The researchers administered a single injection of AAV-SynCav1 to the hippocampus of PSAPP mice. The hippocampus is a complex region deep within the brain that plays a major role in learning and memory. In AD, the hippocampus is among the first areas of the brain to be impaired. “Our goal was to test whether SynCav1 gene therapy in these AD mouse models might preserve neuronal and synaptic plasticity in targeted parts of the membrane, and improve higher brain function,” Head noted.
The results confirmed that at 9- and 11-months, hippocampal learning and memory in the mice were preserved. Moreover, the researchers found, critical membrane structures and associated neurotrophin receptors also remained intact in animals that received the gene therapy. The neuroprotective effects from SynCav1 gene delivery occurred independently to reducing amyloid plaque depositions. “These findings are the first to demonstrate that a one-time hippocampal delivery of AAV-SynCav1 to PSAPP mice preserved hippocampal learning at 9 months and preserved memory at 11 months,” the investigators claimed.
The team had previously demonstrated the neuroprotective properties of SynCav1 in different in vitro and in vivo models, including ischemia, aging, traumatic injury, and in neurodegenerative mice that model a familial form of ALS, “… suggesting that Cav-1 may serve as a central neuroprotective target in a variety of neurodegenerative conditions.” They say that their newly reported study now expands on the therapeutic potential of SynCav1 to a new neurodegenerative mouse model of a familial form of AD.

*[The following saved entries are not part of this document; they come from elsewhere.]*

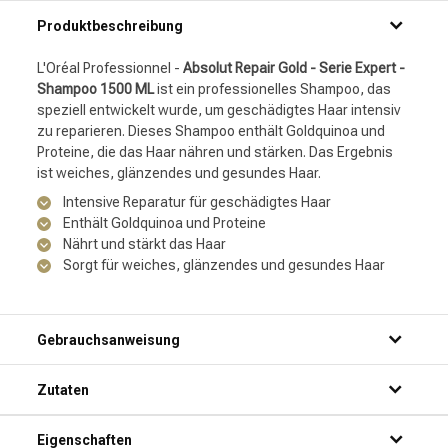
Produktbeschreibung
L'Oréal Professionnel -
Absolut Repair Gold - Serie Expert -
Shampoo 1500 ML
ist ein professionelles Shampoo, das
speziell entwickelt wurde, um geschädigtes Haar intensiv
zu reparieren. Dieses Shampoo enthält Goldquinoa und
Proteine, die das Haar nähren und stärken. Das Ergebnis
ist weiches, glänzendes und gesundes Haar.
Intensive Reparatur für geschädigtes Haar
Enthält Goldquinoa und Proteine
Nährt und stärkt das Haar
Sorgt für weiches, glänzendes und gesundes Haar
Gebrauchsanweisung
Schritt 1: Mach dein Haar gründlich unter der Dusche nass.
Zutaten
Schritt 2: Trage eine kleine Menge des Produkts auf deine
Handflächen auf.
Schritt 3: Massiere das Shampoo sanft in dein Haar und
Eigenschaften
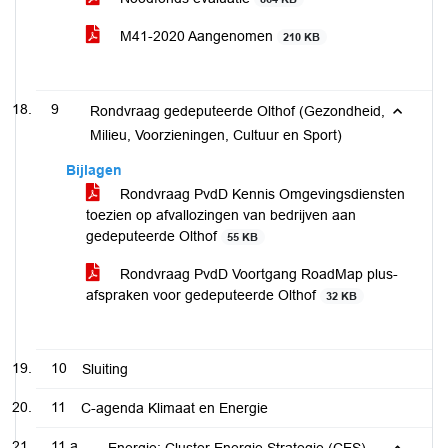
M41-2020 Aangenomen
210 KB
9
Rondvraag gedeputeerde Olthof (Gezondheid,
Milieu, Voorzieningen, Cultuur en Sport)
Bijlagen
Rondvraag PvdD Kennis Omgevingsdiensten
toezien op afvallozingen van bedrijven aan
gedeputeerde Olthof
55 KB
Rondvraag PvdD Voortgang RoadMap plus-
afspraken voor gedeputeerde Olthof
32 KB
10
Sluiting
11
C-agenda Klimaat en Energie
11.a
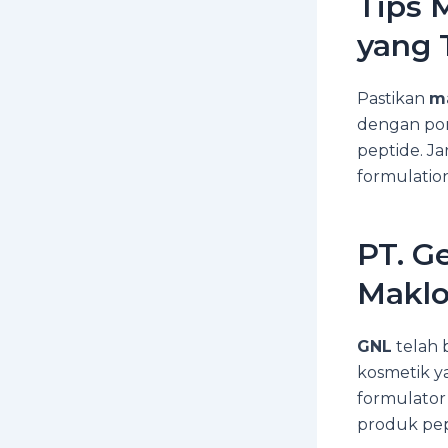
Tips 
yang 
Pastikan
ma
dengan por
peptide. J
formulation
PT. G
Maklo
GNL
telah 
kosmetik ya
formulator
produk pep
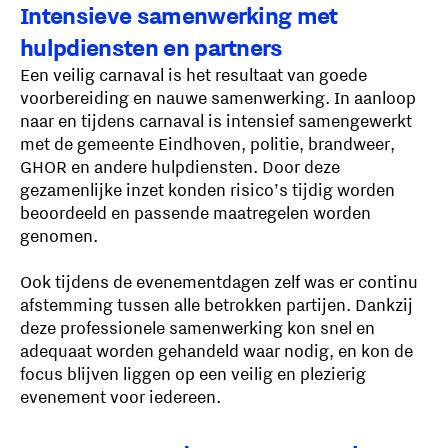
Intensieve samenwerking met
hulpdiensten en partners
Een veilig carnaval is het resultaat van goede
voorbereiding en nauwe samenwerking. In aanloop
naar en tijdens carnaval is intensief samengewerkt
met de gemeente Eindhoven, politie, brandweer,
GHOR en andere hulpdiensten. Door deze
gezamenlijke inzet konden risico’s tijdig worden
beoordeeld en passende maatregelen worden
genomen.
Ook tijdens de evenementdagen zelf was er continu
afstemming tussen alle betrokken partijen. Dankzij
deze professionele samenwerking kon snel en
adequaat worden gehandeld waar nodig, en kon de
focus blijven liggen op een veilig en plezierig
evenement voor iedereen.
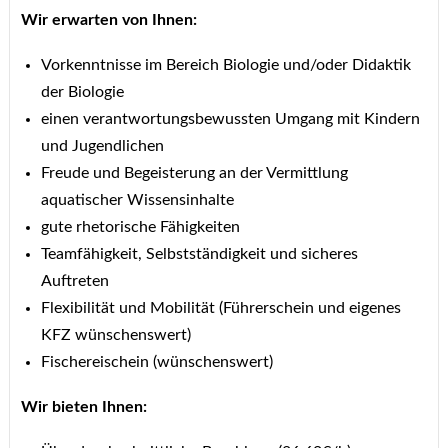
Wir erwarten von Ihnen:
Vorkenntnisse im Bereich Biologie und/oder Didaktik
der Biologie
einen verantwortungsbewussten Umgang mit Kindern
und Jugendlichen
Freude und Begeisterung an der Vermittlung
aquatischer Wissensinhalte
gute rhetorische Fähigkeiten
Teamfähigkeit, Selbstständigkeit und sicheres
Auftreten
Flexibilität und Mobilität (Führerschein und eigenes
KFZ wünschenswert)
Fischereischein (wünschenswert)
Wir bieten Ihnen:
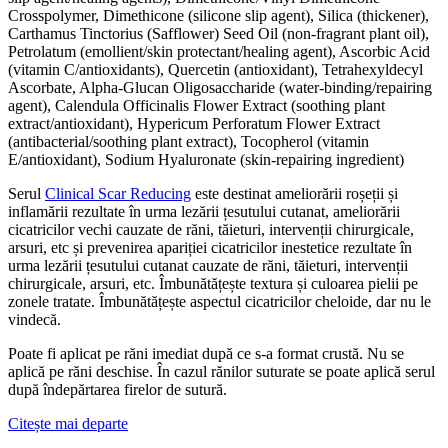
Crosspolymer, Dimethicone (silicone slip agent), Silica (thickener),
Carthamus Tinctorius (Safflower) Seed Oil (non-fragrant plant oil),
Petrolatum (emollient/skin protectant/healing agent), Ascorbic Acid
(vitamin C/antioxidants), Quercetin (antioxidant), Tetrahexyldecyl
Ascorbate, Alpha-Glucan Oligosaccharide (water-binding/repairing
agent), Calendula Officinalis Flower Extract (soothing plant
extract/antioxidant), Hypericum Perforatum Flower Extract
(antibacterial/soothing plant extract), Tocopherol (vitamin
E/antioxidant), Sodium Hyaluronate (skin-repairing ingredient)
Serul
Clinical Scar Reducing
este destinat ameliorării roșeții și
inflamării rezultate în urma lezării țesutului cutanat, ameliorării
cicatricilor vechi cauzate de răni, tăieturi, intervenții chirurgicale,
arsuri, etc și prevenirea apariției cicatricilor inestetice rezultate în
urma lezării țesutului cutanat cauzate de răni, tăieturi, intervenții
chirurgicale, arsuri, etc. Îmbunătățește textura și culoarea pielii pe
zonele tratate. Îmbunătățește aspectul cicatricilor cheloide, dar nu le
vindecă.
Poate fi aplicat pe răni imediat după ce s-a format crustă. Nu se
aplică pe răni deschise. În cazul rănilor suturate se poate aplică serul
după îndepărtarea firelor de sutură.
Citește mai departe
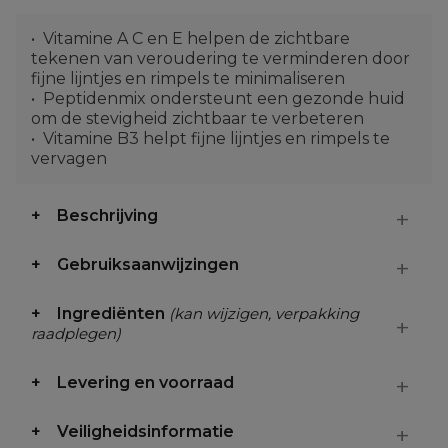
Vitamine A C en E helpen de zichtbare
tekenen van veroudering te verminderen door
fijne lijntjes en rimpels te minimaliseren
Peptidenmix ondersteunt een gezonde huid
om de stevigheid zichtbaar te verbeteren
Vitamine B3 helpt fijne lijntjes en rimpels te
vervagen
Beschrijving
Gebruiksaanwijzingen
Ingrediënten
(kan wijzigen, verpakking
raadplegen)
Levering en voorraad
Veiligheidsinformatie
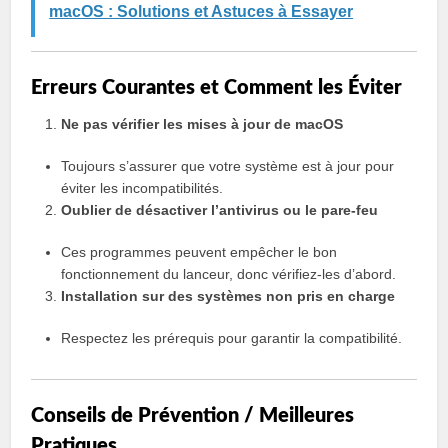
macOS : Solutions et Astuces à Essayer
Erreurs Courantes et Comment les Éviter
Ne pas vérifier les mises à jour de macOS
Toujours s’assurer que votre système est à jour pour
éviter les incompatibilités.
Oublier de désactiver l’antivirus ou le pare-feu
Ces programmes peuvent empêcher le bon
fonctionnement du lanceur, donc vérifiez-les d’abord.
Installation sur des systèmes non pris en charge
Respectez les prérequis pour garantir la compatibilité.
Conseils de Prévention / Meilleures
Pratiques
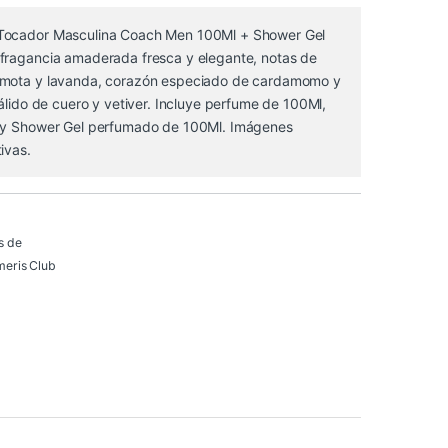
Tocador Masculina Coach Men 100Ml + Shower Gel
fragancia amaderada fresca y elegante, notas de
amota y lavanda, corazón especiado de cardamomo y
cálido de cuero y vetiver. Incluye perfume de 100Ml,
l y Shower Gel perfumado de 100Ml. Imágenes
ivas.
s de
eris Club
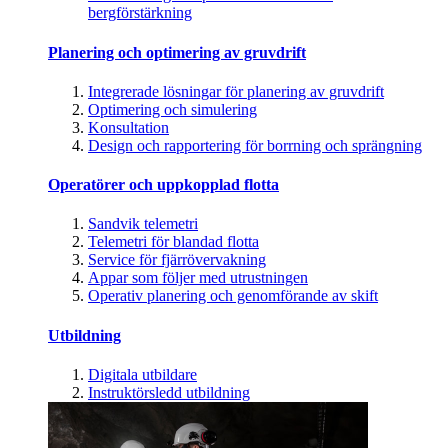
bergförstärkning
Planering och optimering av gruvdrift
Integrerade lösningar för planering av gruvdrift
Optimering och simulering
Konsultation
Design och rapportering för borrning och sprängning
Operatörer och uppkopplad flotta
Sandvik telemetri
Telemetri för blandad flotta
Service för fjärrövervakning
Appar som följer med utrustningen
Operativ planering och genomförande av skift
Utbildning
Digitala utbildare
Instruktörsledd utbildning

“These results suggest SynCav1 gene therapy is an attractive approach to restore brain plasticity and improve brain function in AD and potentially in other forms of neurodegeneration caused by unknown etiology,” the investigators noted. They concluded that results from this and previous studies indicate that, “ … regardless of the cause of the neurodegenerative condition (known versus unknown etiology, injury versus genetic abnormality,) the therapeutic and translational potential of SynCav1 might be exploited in the future to treat sporadic neurodegenerative conditions or to be used in combination with already existing drugs or biologics designed to target known monogenic candidates linked to other neurodegenerative conditions (EOFAD, FALS, Parkinson’s, and Huntington’s diseases).”
The ability of SynCav1 to preserve axonal myelin in hippocampal neurons in the PSAPP mice further indicates the potential utility of the treatment against demyelinating diseases, including multiple sclerosis, Gillian-Barre syndrome, and Charcot-Marie-Tooth disease, the scientists noted.
Head’s laboratory is currently testing SynCav1 gene delivery in other AD models at symptomatic stages as well as in a mouse model of amyotrophic lateral sclerosis (Lou Gehrig’s disease). He hopes to advance this work to human clinical trials soon. The SynCav1 gene therapy is patented through UCSD and the Department of Veterans Affairs.